Auch sah ich Matthison[12]. Im Stromgetose
Wallt er, mit offnem Haar und offnem Sinn,
Durch Klostertrümmer tief im Gräbermoose,
Und mit der Gems' in Gletscherspiegeln hin;
Pflückt jetzt die Enzian' und Alpenrose,
Lauscht dort dem Lied der Traubenleserin,
Und sehnt sich rührend aus dem Weltgewühle
Zum Veilchenthale seiner Knabenspiele.

 

Und als ich rief: "an wen die Seele hangen?
Wer ist's, der sich das höchste Ziel erkohr?
Wer sättigt ganz mein glühendes Verlangen,
Und reißt mir auf des ew'gen Nachruhms Thor?" -
Da glühten hoch im Ostroth Aller Wangen,
Und heilig säuselte der Lippen Chor.
So klang es rings, und hoher Andacht Flammen
Auf meinem Scheitel züngelten zusammen:
 

"Ein stiller Geist, des Lebens höchstes Leben,
Gesäugt von der Unsterblichkeit Gefühl,
Vereint uns All' in Einem heil'gen Streben,
Und "Menschenherz" heißt unser großes Ziel.
Wenn seine Welten deiner Lipp' entbeben,
Vereinst du alle uns in deinem Spiel!
Hast du's mit deiner Zeit emporgesungen,
So tönst du ewig auf des Volkes Zungen!"-



[1] Griechenlands Hippokrene, die zum Dichten begeisternde, dem Apollon und den Musen heilige Quelle am Nordabhang des Helikon

[2] In der griechischen Mythologie ist der Berg Apollon geheiligt und die Heimat der Musen, der Göttinnen der Dichtkunst. Deswegen gilt "Parnass" in übertragener Bedeutung als Sinnbild und Inbegriff der Lyrik.

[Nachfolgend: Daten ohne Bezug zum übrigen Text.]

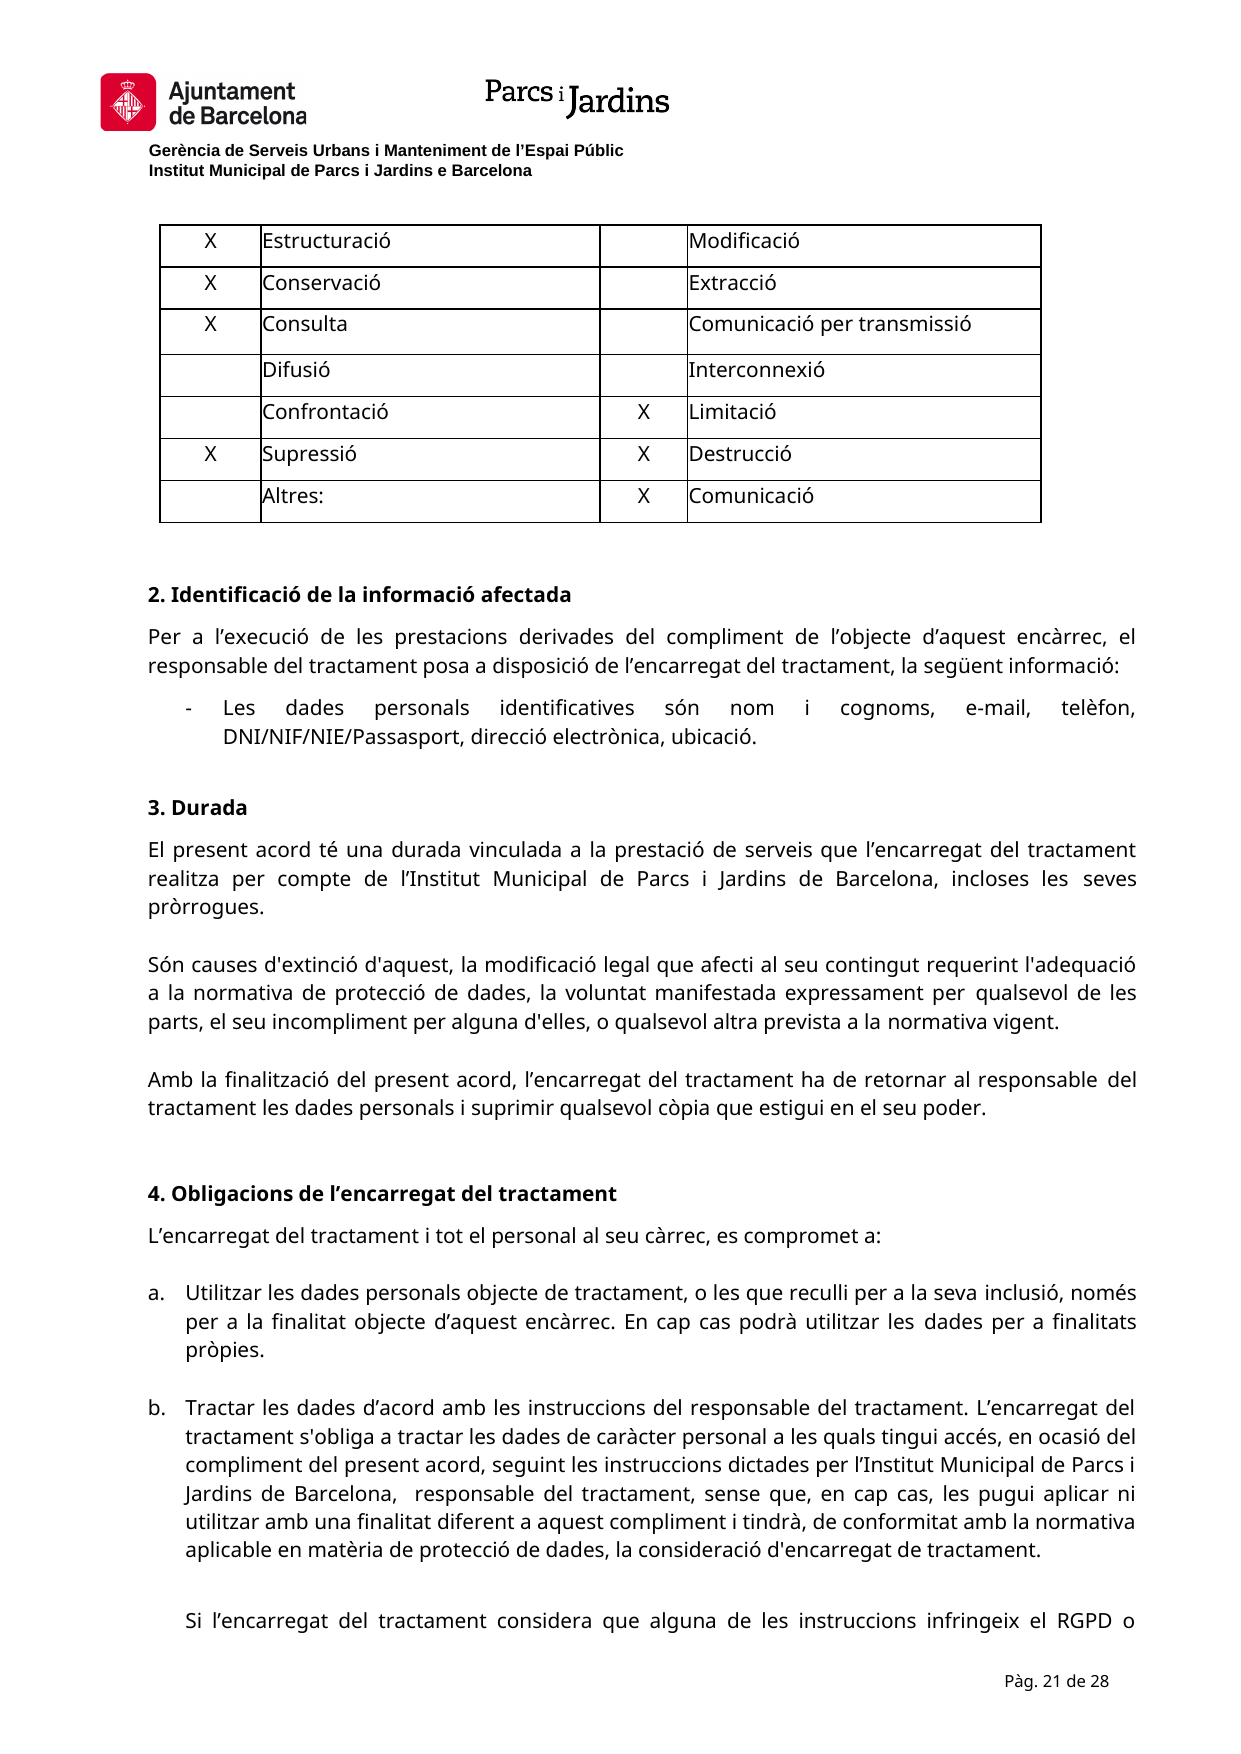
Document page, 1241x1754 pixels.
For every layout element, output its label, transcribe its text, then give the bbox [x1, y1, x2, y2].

[3] Scherasmin; Figur aus Wielands romantischem Epos „Oberon“

[4] in neuerer Zeit wurde hauptsächlich durch Herder’s „Terpsichore“ (1796) das Andenken Jakob Balde’s
(1604-1668) wiedererweckt

[5] Poetische Bezeichnung für „Adler“

[6] Shakespeare-Zitat?

[7] Im übertragenen Sinne wird der Begriff Kothurn auch für die Tragödie an sich verwendet

[8] Johann Heinrich Voß, 1751-1826, Dichter und Übersetzer der griechischen Klassiker

[9] Ludwig Christoph Heinrich Hölty, 1748-1776 , war ein volkstümlicher Dichter im Umfeld des Hainbunds.

[10] Gotthard Ludwig Kosegarten 1758-1818 auch: Ludwig Theob[o]ul war langjähriger und berühmtester Pastor der Kirche zu Altenkirchen auf Rügen und ein Schriftsteller.

[11] Der Dithyrambus (griechisch: διθύραμβος, Dithyrambos) war eine Gattung der antiken griechischen Chorlyrik, ein Hymnos zu Ehren des Gottes Dionysos, vorgetragen im Rahmen der Dionysien im Wechselgesang zwischen Chor und Vorsinger. Von diesen leidenschaftlich erregten, stürmischen Lobliedern auf Dionysos leitet sich die übertragene Bedeutung des Wortes "dithyrambisch" im Sinne von „schwärmerisch, wild begeistert“ ab.

[12] Friedrich von Matthisson 1761-1831, war ein deutscher Lyriker und Prosaschriftsteller.